Back in January, Ford announced that it expected to record a pre-tax re-measurement loss of about $1.7 billion in the last quarter of 2023, losses it blamed on post-retirement benefits and employee pensions, specifically. On an after-tax basis, that loss was expected to lower the automaker’s net income by around $1.3 billion. When the final numbers rolled in a couple of weeks later, we learned that Ford suffered a net loss of $526 million on $46 billion in revenue, which represented a 138.5 percent decrease in net income and a 4.5 percent increase in revenue versus Q4 2022. Now, we can look ahead to the remainder of 2024, which Ford says hasn’t changed since its initial outlook back in February.

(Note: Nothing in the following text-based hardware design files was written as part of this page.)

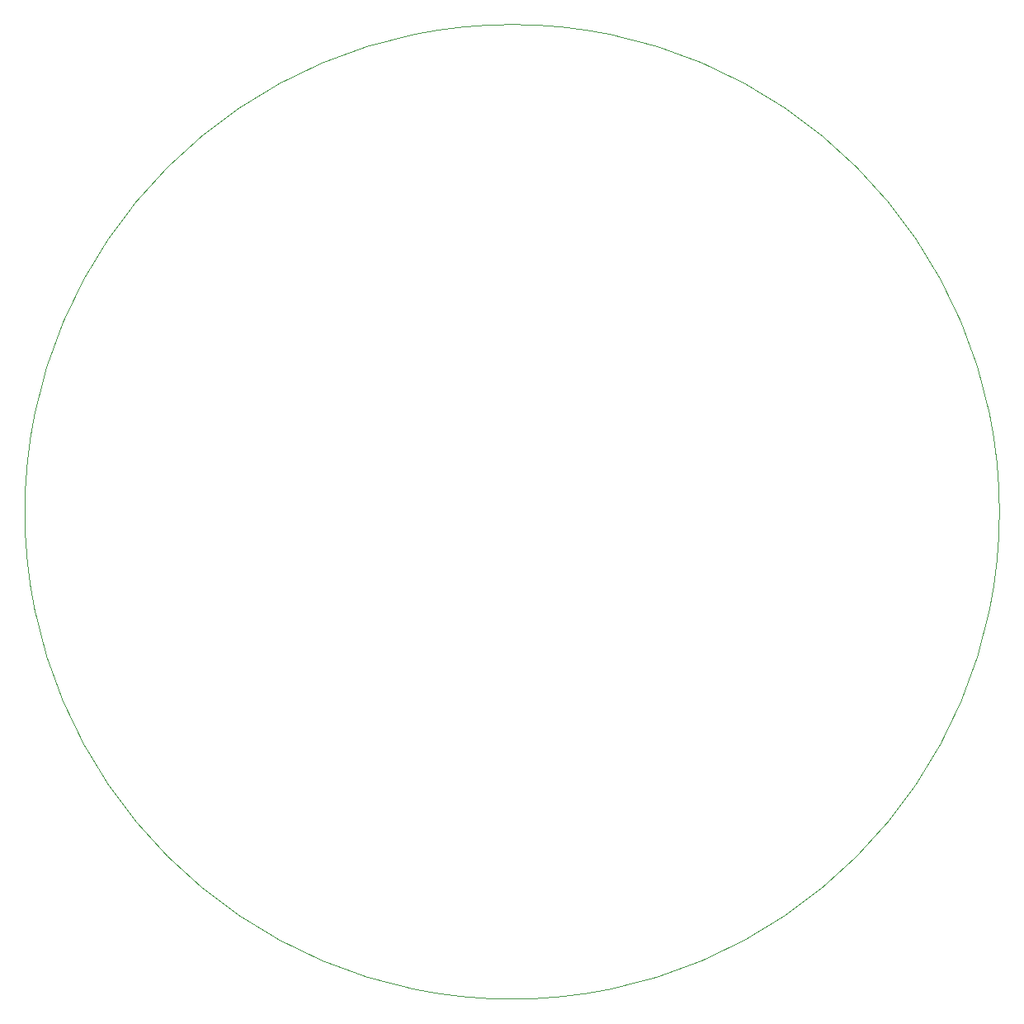
<source format=gbr>
%TF.GenerationSoftware,KiCad,Pcbnew,(6.0.2)*%
%TF.CreationDate,2023-02-04T19:54:44+01:00*%
%TF.ProjectId,Fonometro,466f6e6f-6d65-4747-926f-2e6b69636164,rev?*%
%TF.SameCoordinates,Original*%
%TF.FileFunction,Profile,NP*%
%FSLAX46Y46*%
G04 Gerber Fmt 4.6, Leading zero omitted, Abs format (unit mm)*
G04 Created by KiCad (PCBNEW (6.0.2)) date 2023-02-04 19:54:44*
%MOMM*%
%LPD*%
G01*
G04 APERTURE LIST*
%TA.AperFunction,Profile*%
%ADD10C,0.100000*%
%TD*%
G04 APERTURE END LIST*
D10*
X197320000Y-96520000D02*
G75*
G03*
X197320000Y-96520000I-50000000J0D01*
G01*
M02*

</source>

Ford CFO John Lawler is set to speak at the BofA Securities Auto Summit later today, and he’ll reportedly affirm the operating guidance that Ford provided in early February – adjusted earnings before interest and taxes (EBIT) of $10 billion to $12 billion, adjusted free cash flow of $6 billion to $7 billion, and capital expenditures of $8 billion to $9.5 billion. Ford plans to report first-quarter 2024 financial results on Wednesday, April 24th.

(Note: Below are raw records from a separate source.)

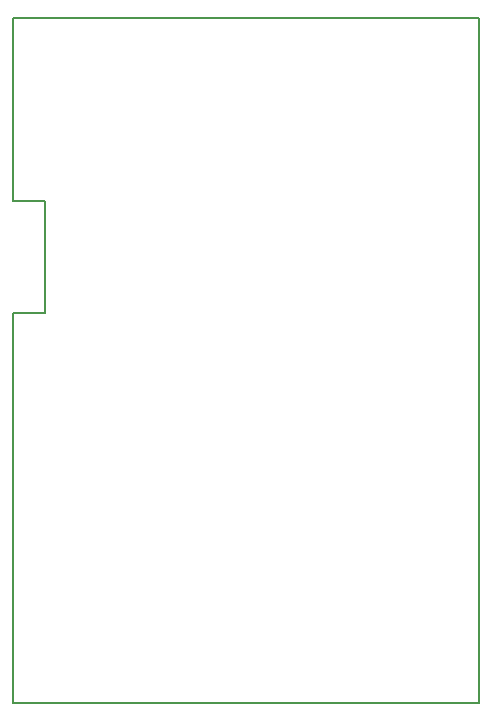
<source format=gm1>
G04 Layer_Color=16711935*
%FSLAX44Y44*%
%MOMM*%
G71*
G01*
G75*
%ADD25C,0.1500*%
D25*
X0Y580000D02*
X395000D01*
Y0D02*
Y580000D01*
X0Y0D02*
X395000D01*
X0D02*
Y330000D01*
X27500D01*
Y425000D01*
X0D02*
X27500D01*
X0D02*
Y580000D01*
X395000D01*
Y0D02*
Y580000D01*
X0Y0D02*
X395000D01*
X0D02*
Y330000D01*
X27500D01*
Y425000D01*
X0D02*
X27500D01*
X0D02*
Y580000D01*
M02*

</source>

In addition to reiterating FoMoCo’s expectations for full-year 2024 operating results, Lawler will also touch on various other topics, mostly revolving around the company’s Ford+ plan to improve growth, margins and capital efficiency, and reduce cyclicality.
In this fireside chat, Lawler will discuss the achievements specific to each of The Blue Oval’s three business units as well – the Ford Blue division dedicated specifically to ICE-powered gas and hybrid vehicles, the commercial fleet focused Ford Pro division and its many connected vehicle technologies and services for business customers, and Ford Model e, which is devoted solely to the automaker’s all-electric vehicles and software-enabled capabilities and experiences.